8. A method of electrochemically reducing nitric oxide to produce ammonia according to claim 4, wherein: the hydrophobic catalytic material is at least one selected from lead, copper, cobalt, iron, nickel, gold, silver, platinum or palladium, or is composed of at least one of lead, copper, cobalt, iron, nickel, gold, silver, platinum or palladium which is subjected to surface hydrophobic treatment.

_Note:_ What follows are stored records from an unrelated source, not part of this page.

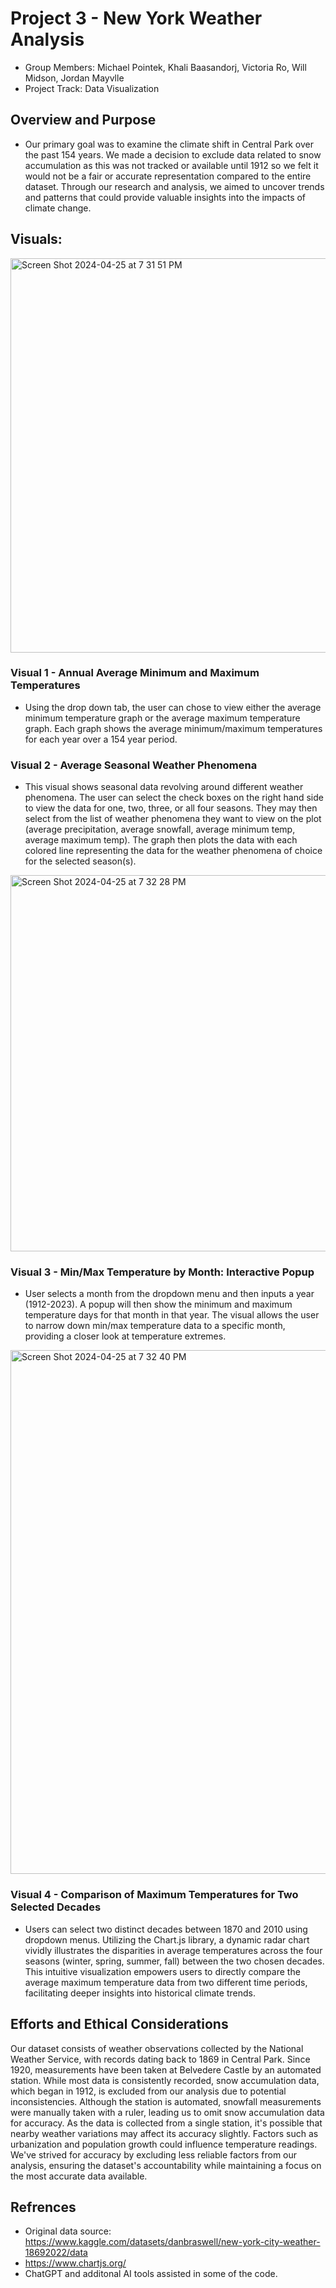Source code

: #  Project 3 - New York Weather Analysis
- Group Members: Michael Pointek, Khali Baasandorj, Victoria Ro, Will Midson, Jordan Mayvlle
- Project Track: Data Visualization
## Overview and Purpose
- Our primary goal was to examine the climate shift in Central Park over the past 154 years. We made a decision to exclude data related to snow accumulation as this was not tracked or available until 1912 so we felt it would not be a fair or accurate representation compared to the entire dataset. Through our research and analysis, we aimed to uncover trends and patterns that could provide valuable insights into the impacts of climate change. 
## Visuals: 
<img width="631" alt="Screen Shot 2024-04-25 at 7 31 51 PM" src="https://github.com/michaelpointek/project3/assets/57199813/af99290a-d797-48b0-b582-9f8c5807e5ea">

### Visual 1 - Annual Average Minimum and Maximum Temperatures
 - Using the drop down tab, the user can chose to view either the average minimum temperature graph or the average maximum temperature graph. Each graph shows the average minimum/maximum temperatures for each year over a 154 year period. 
 
### Visual 2 - Average Seasonal Weather Phenomena 
 - This visual shows seasonal data revolving around different weather phenomena. The user can select the check boxes on the right hand side to view the data for one, two, three, or all four seasons. They may then select from the list of weather phenomena they want to view on the plot (average precipitation, average snowfall, average minimum temp, average maximum temp). The graph then plots the data with each colored line representing the data for the weather phenomena of choice for the selected season(s). 

<img width="602" alt="Screen Shot 2024-04-25 at 7 32 28 PM" src="https://github.com/michaelpointek/project3/assets/57199813/bc2b0d45-9e84-41de-9cbf-fe08a1b74c34">

### Visual 3 - Min/Max Temperature by Month: Interactive Popup
 - User selects a month from the dropdown menu and then inputs a year (1912-2023). A popup will then show the minimum and maximum temperature days for that month in that year. The visual allows the user to narrow down min/max temperature data to a specific month, providing a closer look at temperature extremes. 

<img width="838" alt="Screen Shot 2024-04-25 at 7 32 40 PM" src="https://github.com/michaelpointek/project3/assets/57199813/6235a3af-cd37-4cdf-96f7-7c39a144b1e2">

### Visual 4 - Comparison of Maximum Temperatures for Two Selected Decades
 - Users can select two distinct decades between 1870 and 2010 using dropdown menus. Utilizing the Chart.js library, a dynamic radar chart vividly illustrates the disparities in average temperatures across the four seasons (winter, spring, summer, fall) between the two chosen decades. This intuitive visualization empowers users to directly compare the average maximum temperature data from two different time periods, facilitating deeper insights into historical climate trends. 

## Efforts and Ethical Considerations 
Our dataset consists of weather observations collected by the National Weather Service, with records dating back to 1869 in Central Park. Since 1920, measurements have been taken at Belvedere Castle by an automated station. While most data is consistently recorded, snow accumulation data, which began in 1912, is excluded from our analysis due to potential inconsistencies. Although the station is automated, snowfall measurements were manually taken with a ruler, leading us to omit snow accumulation data for accuracy. As the data is collected from a single station, it's possible that nearby weather variations may affect its accuracy slightly. Factors such as urbanization and population growth could influence temperature readings. We've strived for accuracy by excluding less reliable factors from our analysis, ensuring the dataset's accountability while maintaining a focus on the most accurate data available.

## Refrences 
- Original data source: https://www.kaggle.com/datasets/danbraswell/new-york-city-weather-18692022/data
- https://www.chartjs.org/
- ChatGPT and additonal AI tools assisted in some of the code.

9. A method of electrochemically reducing nitric oxide to produce ammonia according to claim 1, wherein: in the electrochemical reduction process, nitric oxide absorption liquid is used as electrolyte of a cathode chamber, a porous membrane electrode is used as a working electrode, one side of the porous membrane electrode faces the electrolyte, and the other side of the porous membrane electrode faces an ammonia gas collecting chamber.